IPv6 Address Planning

Lars Erik Gullerud lerik at nolink.net
Tue Aug 16 17:08:22 CEST 2005


On Mon, 15 Aug 2005, Roger Jorgensen wrote:

> On Sun, 14 Aug 2005, Dan Reeder wrote:
>>
>>> - doesn't accommodate for the 128 reserved anycast addresses, but a / 120
>>> does
>>
>> why is there a need for anycast on a peer-to-peer link? there should be no
>> data on that link except data sent specifically from one end to the other.
>
> it's not really an options, it's the way it is, just accept it.

"The reasonable man adapts himself to the world; the unreasonable one 
persists to adapt the world to himself. Therefore all progress depends on 
the unreasonable man." - George Bernard Shaw

Accepting that you'd need space for 128 reserved anycast addresses on a 
p-t-p link is not something I'm prepared to do, I prefer to remain 
unreasonable. :)

>> Honestly folks, talk about storm in a teacup. Its logical, its simple,
>> nothing is broken: it just works.
>
> it don't juts work, the /128, /127, /126 is a good exampe of that, due to
> change a /127 isn't usable over night :}

/127 still seem to work just fine on my gear, fwiw. Although we use /126 
ourselves in the production network, and are considering standardizing 
on /124 instead due to them being more "human-friendly".

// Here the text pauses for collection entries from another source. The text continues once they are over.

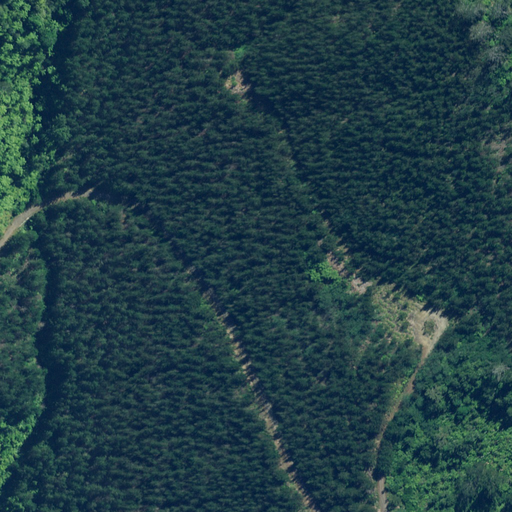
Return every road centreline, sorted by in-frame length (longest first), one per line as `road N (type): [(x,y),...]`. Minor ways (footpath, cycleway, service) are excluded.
road 1 (track): [(318,511),(214,306),(129,197),(80,190),(32,206),(0,251)]
road 2 (track): [(431,317),(442,351),(392,465),(392,511)]
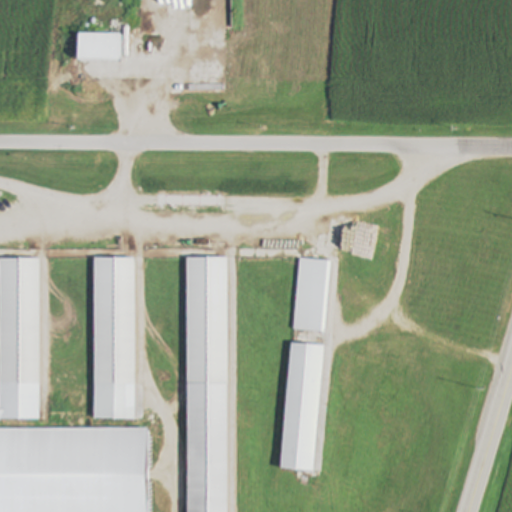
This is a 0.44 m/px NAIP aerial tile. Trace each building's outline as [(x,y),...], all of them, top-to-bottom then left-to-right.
[(80,61),(122,61),(122,34),(80,34),(80,61)] [(373,260),(380,230),(354,223),(346,253),(373,260)] [(0,258),(0,385),(41,385),(41,259),(0,258)] [(95,258),(96,386),(137,386),(137,258),(95,258)] [(230,511),(231,258),(189,258),(188,511),(230,511)] [(297,332),(327,334),(330,262),(300,260),(297,332)] [(284,471),(317,473),(326,346),(292,344),(284,471)] [(0,429),(0,511),(108,511),(109,430),(0,429)]
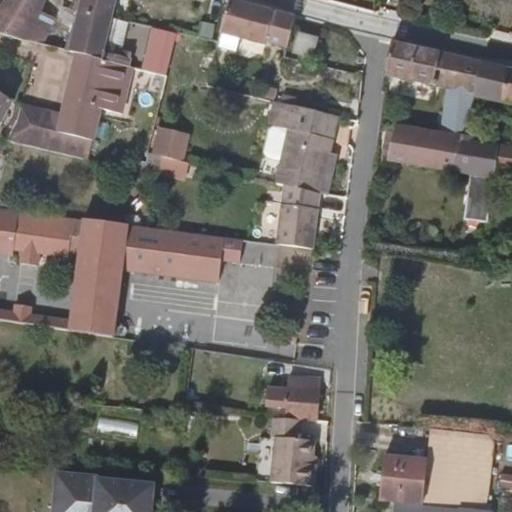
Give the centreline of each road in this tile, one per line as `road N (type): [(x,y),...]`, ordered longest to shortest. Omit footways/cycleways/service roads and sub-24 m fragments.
road 1 (residential): [(380,23),(346,313),(337,511)]
road 2 (residential): [(380,23),(511,51)]
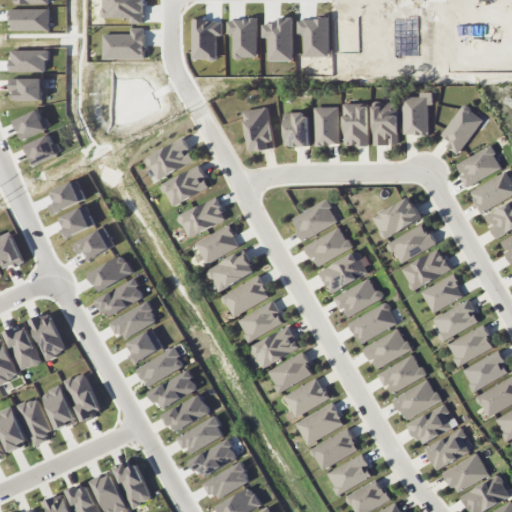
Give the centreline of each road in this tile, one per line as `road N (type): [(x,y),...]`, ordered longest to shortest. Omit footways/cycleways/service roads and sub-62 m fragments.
road 1 (residential): [(438,511),(394,453),(199,109)]
road 2 (residential): [(193,511),(54,275)]
road 3 (residential): [(428,171),(292,174),(244,190)]
road 4 (residential): [(511,313),(428,171)]
road 5 (residential): [(0,492),(141,423)]
road 6 (residential): [(54,275),(0,157)]
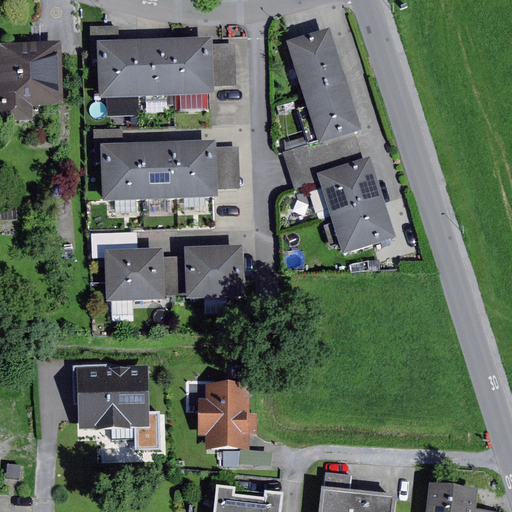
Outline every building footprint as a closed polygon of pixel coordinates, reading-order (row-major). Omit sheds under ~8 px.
[(98,61),(106,61),(108,100),(222,95),(222,89),(244,88),(243,46),(220,47),(220,40),(126,44),(125,27),(96,29),(98,61)] [(290,155),(302,190),(328,182),(351,257),(405,240),(379,160),(370,163),(361,136),(370,133),(338,30),(295,44),(315,109),(306,112),(317,146),(290,155)] [(4,46),(5,67),(0,66),(0,104),(6,104),(7,124),(40,123),(39,107),(71,106),(69,44),(4,46)] [(110,165),(111,204),(227,200),(226,193),(248,192),(246,148),(224,149),(224,143),(129,147),(128,139),(128,130),(101,131),(102,165),(110,165)] [(170,251),(113,253),(115,304),(173,302),(173,297),(195,296),(195,301),(253,299),(252,248),(193,250),(193,258),(170,259),(170,251)] [(156,370),(84,370),(85,432),(156,432),(156,370)] [(213,385),(213,401),(205,400),(204,438),(213,438),(213,452),(246,453),(246,467),(279,468),(280,452),(256,452),(256,438),(263,438),(264,416),(256,416),(257,386),(213,385)] [(359,477),(333,473),(327,511),(400,511),(402,498),(357,493),(359,477)] [(484,511),(486,492),(438,486),(435,511),(484,511)] [(291,511),(293,497),(225,489),(222,511),(291,511)] [(1,495),(1,497),(0,507),(0,511),(40,511),(39,498),(1,495)]
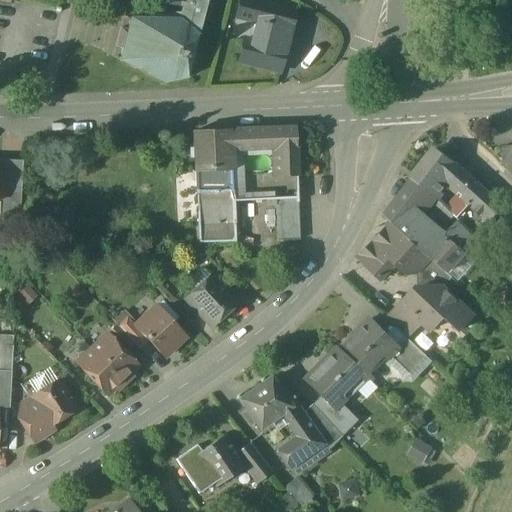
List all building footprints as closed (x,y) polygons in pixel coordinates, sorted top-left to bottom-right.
[(163,17),(157,15),(154,15),(148,17),(148,19),(130,19),(127,32),(121,30),(117,47),(123,48),(119,61),(187,79),(198,36),(207,0),(184,0),(179,20),(162,19),(163,17)] [(258,23),(289,30),(293,12),(243,0),(241,0),(237,19),(258,23)] [(289,30),(258,23),(253,43),(250,42),(245,63),(279,71),(289,30)] [(296,129),(261,130),(262,151),(272,151),(273,177),(297,176),(296,129)] [(261,130),(192,132),(193,160),(195,160),(195,172),(231,171),(231,159),(232,159),(231,152),(262,151),(261,130)] [(511,146),(502,147),(502,162),(511,171),(511,146)] [(453,163),(434,150),(411,180),(435,198),(447,181),(450,183),(461,171),(453,163)] [(231,171),(195,172),(198,244),(234,243),(234,225),(234,203),(232,203),(231,171)] [(484,192),(461,171),(450,183),(473,205),(484,192)] [(435,198),(411,180),(384,216),(391,223),(405,214),(417,207),(424,214),(435,198)] [(21,185),(4,184),(3,213),(20,214),(21,185)] [(464,215),(459,221),(475,237),(500,208),(484,192),(473,205),(464,215)] [(297,198),(274,200),(276,241),(299,239),(297,198)] [(448,233),(424,214),(417,207),(405,214),(391,223),(430,259),(442,246),(439,244),(445,238),(446,239),(448,237),(448,233)] [(448,237),(463,251),(475,237),(459,221),(448,233),(448,237)] [(430,259),(391,223),(358,259),(380,280),(396,264),(406,273),(416,273),(418,273),(431,259),(430,259)] [(445,238),(439,244),(442,246),(430,259),(431,259),(446,272),(465,254),(463,251),(448,237),(446,239),(445,238)] [(431,259),(418,273),(416,273),(418,288),(443,288),(453,278),(446,272),(431,259)] [(236,303),(210,277),(186,299),(211,326),(236,303)] [(443,288),(418,288),(418,291),(405,304),(404,303),(402,304),(422,323),(431,332),(445,317),(460,332),(474,317),(443,288)] [(422,323),(402,304),(388,320),(408,338),(422,323)] [(186,338),(157,307),(135,327),(150,344),(164,358),(186,338)] [(398,348),(370,321),(339,352),(365,378),(368,380),(391,357),(399,349),(398,348)] [(124,335),(117,327),(108,335),(108,336),(124,352),(133,344),(124,335)] [(124,335),(142,352),(150,344),(135,327),(124,335)] [(124,352),(108,336),(93,350),(125,384),(133,377),(129,373),(136,366),(124,352)] [(428,357),(408,338),(398,348),(399,349),(391,357),(410,375),(428,357)] [(12,347),(0,346),(0,371),(11,372),(12,347)] [(125,384),(93,350),(78,365),(106,395),(113,388),(116,392),(125,384)] [(337,350),(305,382),(320,397),(334,410),(339,404),(365,378),(339,352),(337,350)] [(11,372),(0,371),(0,408),(9,409),(11,372)] [(285,389),(280,393),(271,379),(239,401),(247,413),(243,416),(250,426),(254,423),(259,430),(270,423),(281,415),(296,405),(285,389)] [(69,397),(62,385),(59,386),(57,382),(33,397),(50,425),(51,425),(74,410),(67,398),(69,397)] [(33,397),(22,404),(30,417),(21,423),(34,443),(54,430),(51,425),(50,425),(33,397)] [(339,404),(334,410),(320,397),(311,405),(342,437),(357,423),(339,404)] [(302,414),(296,405),(281,415),(298,439),(313,429),(302,414)] [(342,437),(311,405),(302,414),(313,429),(324,445),(328,451),(342,437)] [(270,423),(259,430),(262,435),(273,427),(270,423)] [(298,439),(277,454),(289,471),(290,471),(324,445),(313,429),(298,439)] [(201,452),(194,457),(214,484),(216,487),(243,468),(244,467),(235,454),(223,437),(201,452)] [(414,438),(406,455),(425,464),(433,447),(414,438)] [(273,472),(250,443),(235,454),(244,467),(243,468),(256,485),(273,472)] [(324,445),(290,471),(293,475),(298,476),(330,453),(328,451),(324,445)] [(214,484),(194,457),(201,452),(197,446),(176,461),(198,495),(214,484)] [(311,498),(295,479),(285,487),(301,506),(311,498)] [(337,483),(339,497),(355,495),(353,480),(337,483)] [(292,499),(286,503),(289,507),(295,503),(292,499)] [(135,511),(129,502),(113,511),(135,511)]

> the only way you can be guaranatied it will work are to use /64, or /112
> as everyone claim is okay...

Or, if it turns out "everyone" is actually using longer prefixes, then the 
vendors will make sure to support it. They follow the money. And don't 
particularly care what the academics and other non-ops people who spend 
their time bickering in various IETF-WGs over pointless details says as 
long as their real-world customers pay.

Sometimes capitalism actually works rather well.